Advances in genome science and technology offer a deeper understanding of biology while at the same time improving the practice of medicine. The expression profiling of some diseases, such as cancer, allows for identifying marker genes, which could be able to diagnose a disease or predict future disease outcomes. Marker genes (biomarkers) are selected by scoring how well their expression levels can discriminate between different classes of disease or between groups of patients with different clinical outcome (e.g. therapy response, survival time, etc.). A current challenge is to identify new markers that are directly related to the underlying disease mechanism.

In this talk, we first compared a collection of published gene selection methods, of which some include network information. Our results show that incorporating prior knowledge of network information into gene selection method in general does not significantly improve classification accuracy, but greatly enhances the interpretability of gene signatures compared to classical algorithms. In a next step we developed a new method, called stSVM, which integrates both, network information as well as gene and microRNA expression profiles, into one classifier. This new approach not only shows superior prediction performance, but also stability and interpretability of selected features. An open source software, called netClass, was developed for implementing the proposed feature selection algorithm.

Statistical Learning in HIV Research 

20 February 2014 

Dr. Nico Pfeifer Max-Planck Institute of Computer Science, Germany 

Even after more than 25 years of HIV/AIDS research there is still no approved treatment to cure an HIV infection, which is why a lot of research has been devoted to antiretroviral drugs that can lower viral load. Nevertheless, recent breakthroughs in HIV vaccine research have revitalized hope that a universal vaccine against HIV can be found. 

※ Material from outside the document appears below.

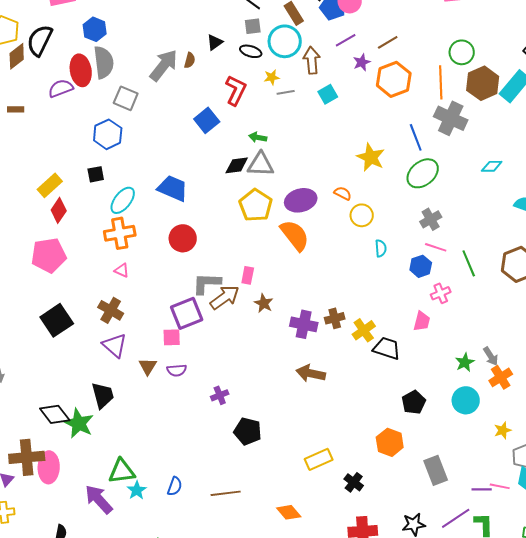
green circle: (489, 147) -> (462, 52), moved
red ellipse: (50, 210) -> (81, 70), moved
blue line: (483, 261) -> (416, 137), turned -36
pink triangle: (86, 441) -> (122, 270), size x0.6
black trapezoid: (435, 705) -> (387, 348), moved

In HIV vaccine research, we were mainly concerned with cytotoxic T cell lymphocyte (CTL) responses against HIV. We showed how to model viral escape with Bayesian networks accounting for founder effects, co-variation and pressure by the immune system. Additionally, we showed how to perform a genome wide association study given human genetic variation as well as viral genetic variation. The first part of the talk will be about these developments. 

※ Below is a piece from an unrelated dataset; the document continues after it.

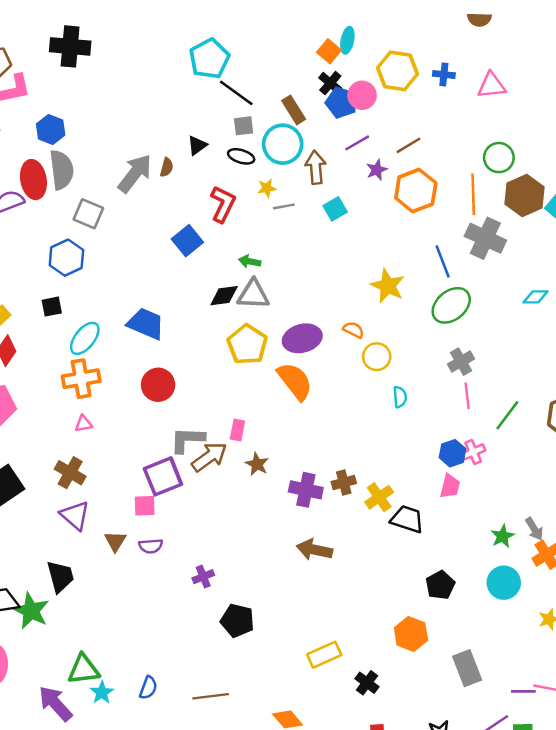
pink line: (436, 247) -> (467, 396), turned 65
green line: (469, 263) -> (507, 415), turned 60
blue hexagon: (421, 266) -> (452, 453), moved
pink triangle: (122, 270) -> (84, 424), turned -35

For HIV drug resistance I was mainly concerned with HIV viral tropism prediction to determine whether the viral population of a patient is susceptible to a certain entry inhibitor treatment. This depends on whether these viruses can use only the coreceptor that can be blocked by the treatment or whether they could also use another coreceptor. We recently showed at ECCB how to build a predictor from NGS data to improve not only predictions for NGS samples but also samples from Sanger sequencing. Furthermore, we introduced a new visualization method to make non-linear prediction methods more interpretable.The second part of the talk will be about these developments.